Os governantes têm de conhecer a realidade do País. E os cidadãos, por seu turno, têm o dever de participar na vida cívica, ao invés de se queixarem sistematicamente do Estado ou da classe política.

Discurso de Cavaco Silva em 5/10/2009

Terça-feira, 6 de Outubro de 2009

comparando as propostas (3)

Do que representa efectivamente alguma verdadeira mais-valia para a freguesia, o programa da candidatura do PSD a Canelas é, basicamente omisso.

De tal forma que nem sequer vale a pena continuar a comparar os programas, ainda que mereça referência a obsessão pelo desporto.

Compreendo que a coisa veste como uma luva na cultura e consciências locais, formadas na filosofia vigente de que a vida não é para ser levada a sério. Para servir tal propósito, haverá um equipamento desportivo em cada esquina e um campeonato de qualquer berlinde, a qualquer hora.

Indo ao que interessa: O Camilo Rego, propõe-se a construir um lar para a terceira idade e lutar pela revisão do PDM, de acordo com as necessidades da freguesia.

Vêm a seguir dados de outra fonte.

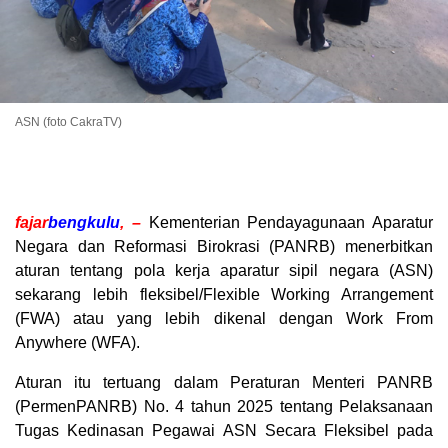
ASN (foto CakraTV)
fajar
bengkulu
, –
Kementerian Pendayagunaan Aparatur
Negara dan Reformasi Birokrasi (PANRB) menerbitkan
aturan tentang pola kerja aparatur sipil negara (ASN)
sekarang lebih fleksibel/Flexible Working Arrangement
(FWA) atau yang lebih dikenal dengan Work From
Anywhere (WFA).
Aturan itu tertuang dalam Peraturan Menteri PANRB
(PermenPANRB) No. 4 tahun 2025 tentang Pelaksanaan
Tugas Kedinasan Pegawai ASN Secara Fleksibel pada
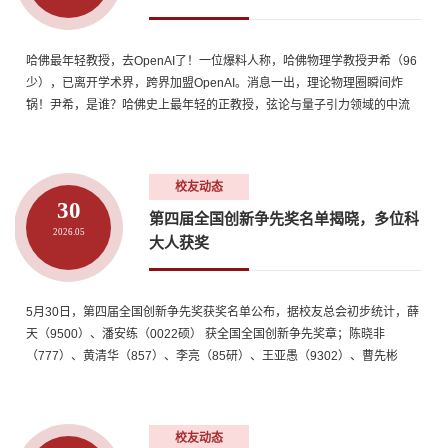
哈佛最年轻教授，去OpenAI了！一位爆料人称，哈佛物理学教授尹希（96
少），已离开学术界，跨界加盟OpenAI。消息一出，理论物理圈瞬间炸
锅！尹希，是谁？哈佛史上最年轻的正教授，弦论与量子引力领域的中流
砥柱，31岁就站上了学术界的最高台阶。他的离场，远不止一次个人职业
选择那么简单。这更像一场科研重心的历史性迁移：一个时代，正在悄然
落幕。正如爆料人所言，「科研的中心和未来，正从传统大学实验室，向
校友动态
手握顶级算力的...
30
第四届全国创新争先奖名单揭晓，多位科
2026.05
大人获奖
5月30日，第四届全国创新争先奖获奖名单公布，据校友总会初步统计，薛
天（9500）、潘安练（0022硕） 获全国全国创新争先奖章；陈晓非
（777）、黄清华（857）、李亮（85研）、王亚愚（9302）、曹先彬
（9321博）、黄方（947）、陆朝阳（0002）、王殳凹（0314）、戴子高
（中国科大学教授）、张勇东（中国科大教授）、袁宏永（原中国科大教
职工）获全国创新争先奖状。薛天（9500），1995年考入中国科学技术大
校友动态
学，2000年获学士学位。...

A candidatura do PSD rebate estes propósitos com a argumentação fútil de que os idosos preferem morrer em suas casas, e a revisão do PDM, não será prioritária. Por isso contrapõe a criação de (mais) um gabinete de apoio aos desvalidos, e o levantamento do número de habitações degradadas.

É óbvio que estas propostas são desonestas e profundamente perniciosas para esta aldeia, pela demagogia, pela irresponsabilidade dos seus proponentes.

A crua realidade, é que o PSD não quer a construção do lar em Canelas, porque o pretende para Estarreja, assim como não quer abrir frentes de construção nesta aldeia porque persegue o objectivo de concentrar investimentos e população, no mesmo local. Curto e grosso, o que a candidatura do PSD a Canelas propõe, é defender estes propósitos camarários, perpetuando a situação de retrocesso e a via do aniquilamento em curso.

Decidir ente Camilo Rego e Gabriel Tavares, é muito mais do que escolher uma cor ou um partido. É escolher os nossos, presente e futuro.

Sábado, 3 de Outubro de 2009

Ademais, parece-me pura perda de tempo ensinar a tabuada a bestas

Queria aqui deixar claro que todos os candidatos me merecem respeito. O que já me não merece o mesmo respeito, é receberem subvenções, senhas de presença e outras mordomias, sem fazerem a ponta de um corno, nem mesmo um pequeno esforço para amanharem um programita minimamente consistente.

ora, o estado da coisa

é o seguinte: Em Oeiras, dois grupos de patetas desentenderam-se por causa de um gajo condenado a 7 anos de prisão efectiva, por se abotoar a dinheiros públicos, e que se candidata novamente, para continuar a ter acesso aos ditos. Tudo legal, moralmente dentro da normalidade da ética republicana e essas coisas.

Quinta-feira, 1 de Outubro de 2009

com tantos tiros nos pés,

hoje é que os candidatos, verdadeiramente, sentem a falta das urgências do HVS.

atenção aos sapatos

A tal lista de tópicos, está a ser publicada no blog do melhor caminho, às mijinhas e respectivas pinguinhas.

caridade,

seria explicar aos senhores da CDU que, como em tudo na vida, para alargar o eleitorado, e ter mais votos, e ganhar influência e eleger representantes, é preciso trabalhar p’ra coisa.

Assim umas frases vagamente ligadas, atiradas em meia página de jornal, por alturas de eleições, em meia dúzia de palavras piedosas, é curtito.

Nem que fosse só para justificar os 75 €, o pessoal devia fazer de conta que faz oposição, que apresenta propostas sustentáveis, que as divulga, que trabalha num programa consequente, e o explica a estúpidos.

A dar beijinhos ao operariado, o Jerónimo já levou o partido à honrosa posição de último. E é mesmo muito provável que em próximas eleições, vá fazer companhia ao MRPP.

começo agora a perceber por que razão não há programas para ninguém

Li as entrevistas que os três candidatos a Estarreja, deram ao Jornal da terra. Prosa de grande qualidade, com evidente vantagem para a CDU. Do best!

Certamente por piedade, mão amiga fez-me chegar uma longa lista de tópicos, entendida por Programa de candidatura da coligação “o melhor caminho”.

Vou agora ver se meto uma cunha para aceder igualmente ao “futuro feliz”.

Como se percebe, estou prestes a entrar na clandestinidade. Um estúpido normal, pensa que os candidatos têm projectos e programas e visões e metas e objectivos e que tudo fará para que os estúpidos entendam a benevolência das suas propostas.

Errado. É por isso que são estúpidos.